Wonbin dio vueltas y vueltas en la cama, incapaz de dormir. En parte era ansiedad, pero sobre todo era su curiosidad. La explicación de Jung no lo hizo sentir satisfecho. Tenía tantas preguntas ahora, su cerebro incapaz de apagarse.
Alrededor de la medianoche, se dio por vencido y se levantó de la cama.
La casa estaba tranquila y oscura. Las ventanas estaban abiertas de par en par, trayendo el dulce olor de las flores del jardín. Wonbin caminó hacia la terraza que había visto cuando llegaron y empujó la puerta para abrirla.
Salió y respiró profundamente, apoyándose contra la pared.
Había algo en el aroma del aire italiano que le hacía querer quedarse fuera y contemplar las estrellas. Tal vez solo extrañaba estar en el campo.
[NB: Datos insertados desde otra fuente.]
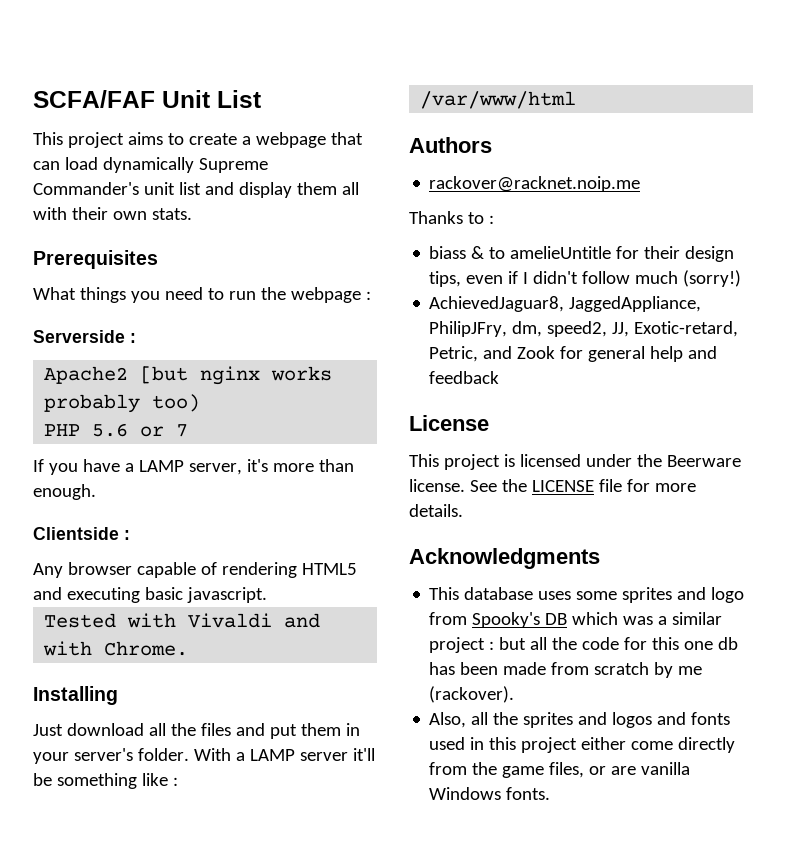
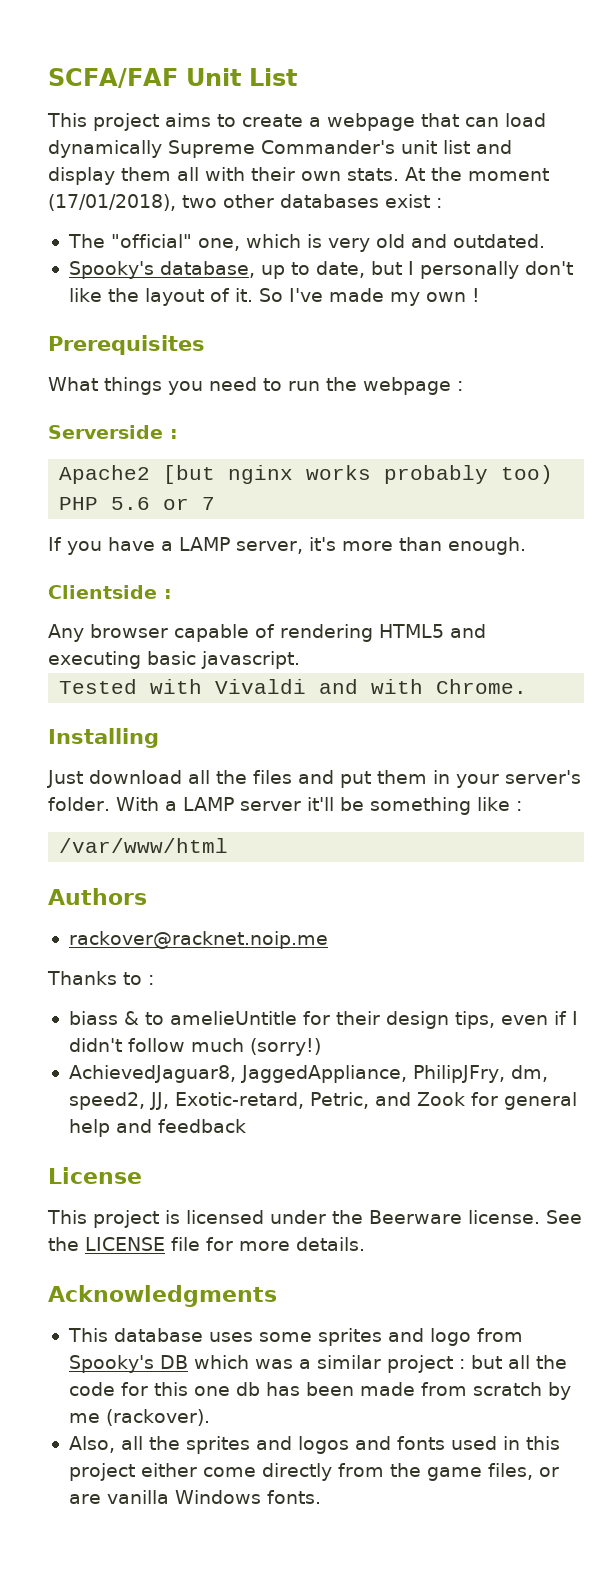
(192, 214) none -> [405,167,549,181] [48,194,442,211] [67,234,545,252] [68,261,573,279] [68,288,480,306] At the moment (17/01/2018), two other databases exist : // The "official" one, which is very old and outdated. // Spooky's database, up to date, but I personally don't like the layout of it. So I've made my own !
Apenas había salido de Boston en una década, y cuando lo hacía, siempre era por trabajo.
Un sonido lo sacó de sus pensamientos. Frunciendo el ceño, Wonbin miró hacia él antes de dirigirse lentamente en esa dirección. Dio la vuelta a la casa y vio un gran estanque.
Estaba bien iluminado a pesar de la hora, y había alguien allí. Un hombre nadaba en él con brazadas fuertes y seguras, atravesando el agua hasta que se volteó sobre su espalda.
Las luces iluminaron sus anchos hombros bronceados por el sol y su musculoso pecho, rostro anguloso y cabello negro.
El estómago de Wonbin se contrajo.
Dio un paso atrás detrás del grueso roble, no queriendo ser visto, no queriendo que lo sorprendieran espiando. Pero no podía obligarse a irse por completo. Observó a Anton flotar en el agua, su gran cuerpo relajado como el de una pantera.
Ahora que sabía qué buscar, Wonbin podía ver lo que Jung quería decir acerca de que Anton no era completamente italiano. Algo en sus ojos, la áspera curva de sus cejas oscuras y su fuerte estructura facial le recordaban a esos despiadados sultanes otomanos de la serie de televisión turca que tanto le gustaba ver a su madre. Esto le daba al rostro de Anton tanta fuerza y carácter, haciéndolo más llamativo que el rostro más convencionalmente atractivo de Jung.